I didn’t know it, of course. (I’d roosted quietly somewhere behind Broadcasting Orb.) But it seems all night the phones had been ringing. (‘Play it again!’ ‘Action replay!’) No one could work out how the trick had been done. No one could believe their eyes. A chicken who really didn’t glow in the dark? Not one bit? (‘Oh, please show that one more time.’ ‘Action replay!’)
I lost count of my media appearances. I was on The Late Show. I was on The News. And Your Planet Tonight. And Good Morning, Green People! Since I was invited on to everything, I soon made it a rule that I had to be g
iven five minutes for my Mission of Mercy, my Message to the planet, before I wouldn’t glow in the dark.
And I quickly learned what makes good television. After all, the last thing I wanted was for all the little green frillions to rush off to make tea, or visit the lavatory, while I was doing my chat bit.
So I invented lots of little rhymes, to keep the viewers’ attention.
‘If you don’t know how to treat ’em,
Then you shouldn’t really eat ’em,’
I might tell my delighted audience.
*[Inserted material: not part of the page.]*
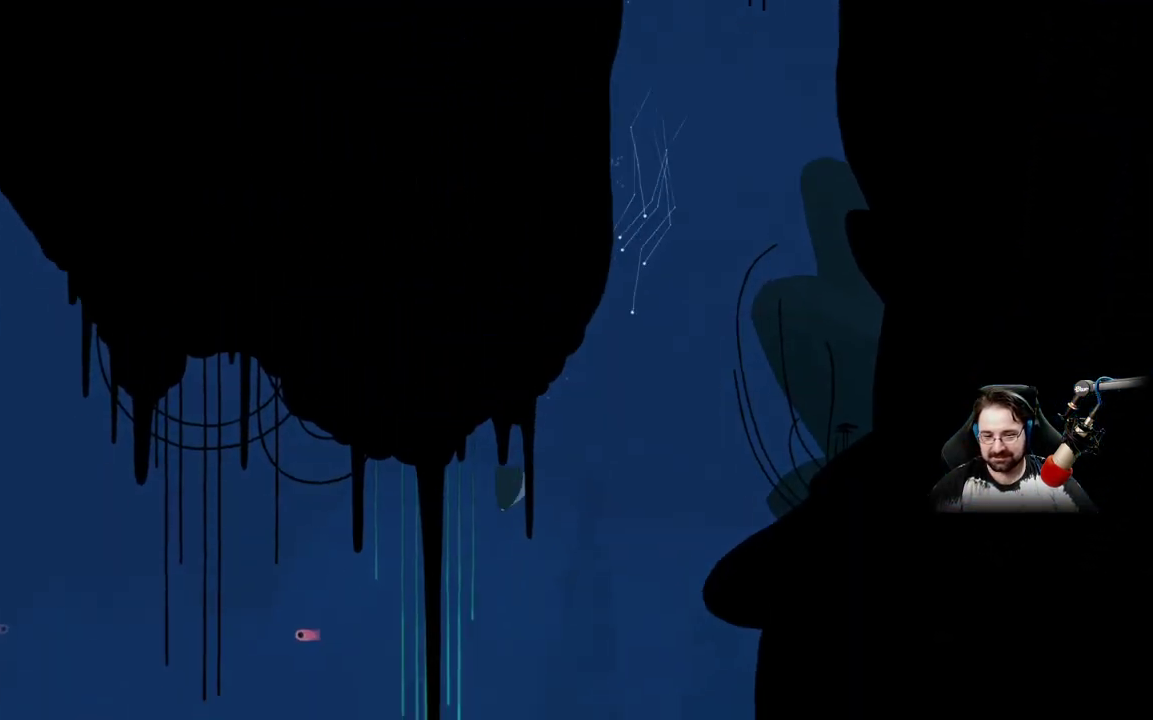
{"buttons": [], "left_stick": "left", "right_stick": "center", "events": [[33, "A", "up"], [133, "A", "down"], [233, "left_stick", "left"], [267, "A", "up"], [433, "A", "down"], [500, "A", "up"]]}
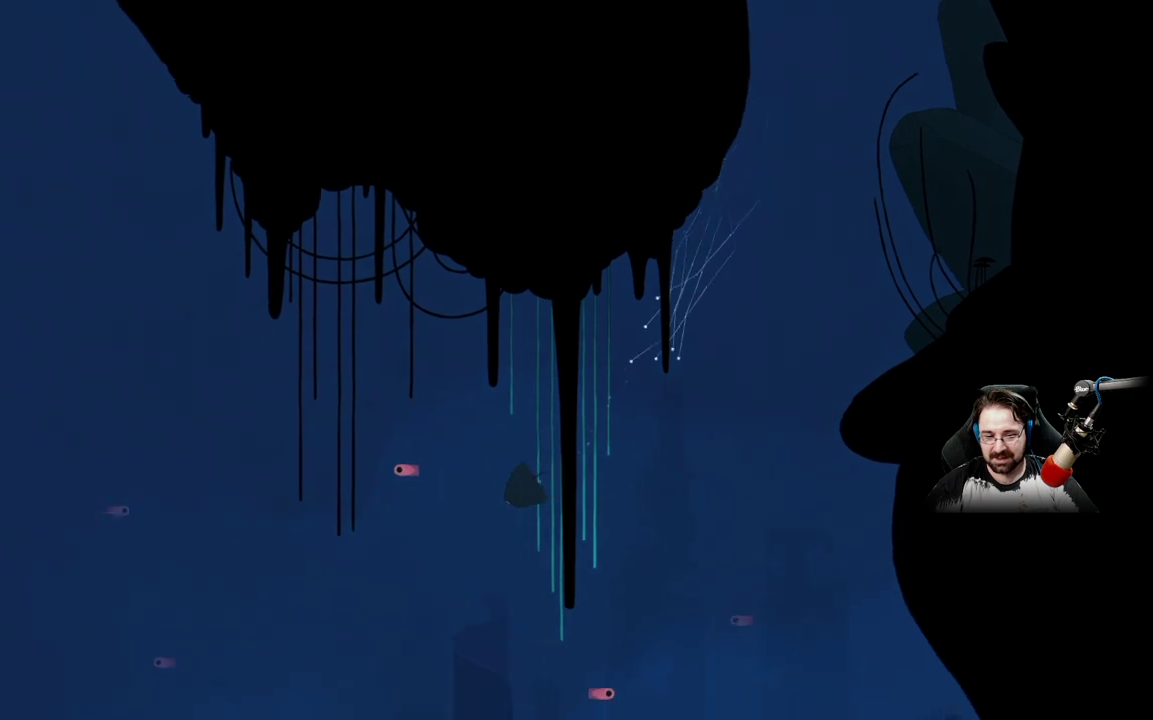
{"buttons": [], "left_stick": "down-left", "right_stick": "center", "events": [[167, "A", "down"], [300, "A", "up"], [367, "A", "down"], [400, "left_stick", "down-left"], [500, "A", "up"]]}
Or:
‘If they’re cramped in a cage,
It should put you in a rage.’
You could always tell when the interviewer had a secret soft spot for a nice Sunday roast.
‘Surely they must be happy in the cages, or they wouldn’t put on weight,’ she would try to argue.
‘Nonsense!’ I’d say, flapping my wings. ‘Look at me! I was miserable. And I got bigger. I even laid eggs! If you have nothing to do all day but eat, then you eat. And if you’re forced to sit on your bum because no one wants you running around getting thinner, then you get nice and plump. Doesn’t mean that you’re happy.’
I’d wink at the camera.
‘If you can’t see them playing,
Then you shouldn’t be paying!’
I chanted.
‘It doesn’t hurt them, though, does it?’ she’d insist.
‘Cutting all your beautiful green hair off wouldn’t hurt you,’ I’d point out. ‘It would still make you very unhappy, if you wanted to keep it.’
Another wink at the camera, in case the audience was flagging.
‘My chat show hostess needs her hair.
Chickens and people need fresh air!’
You could tell that my little green interviewer was getting impatient with me now. She wanted to get on to the not-glowing-in-the-dark bit.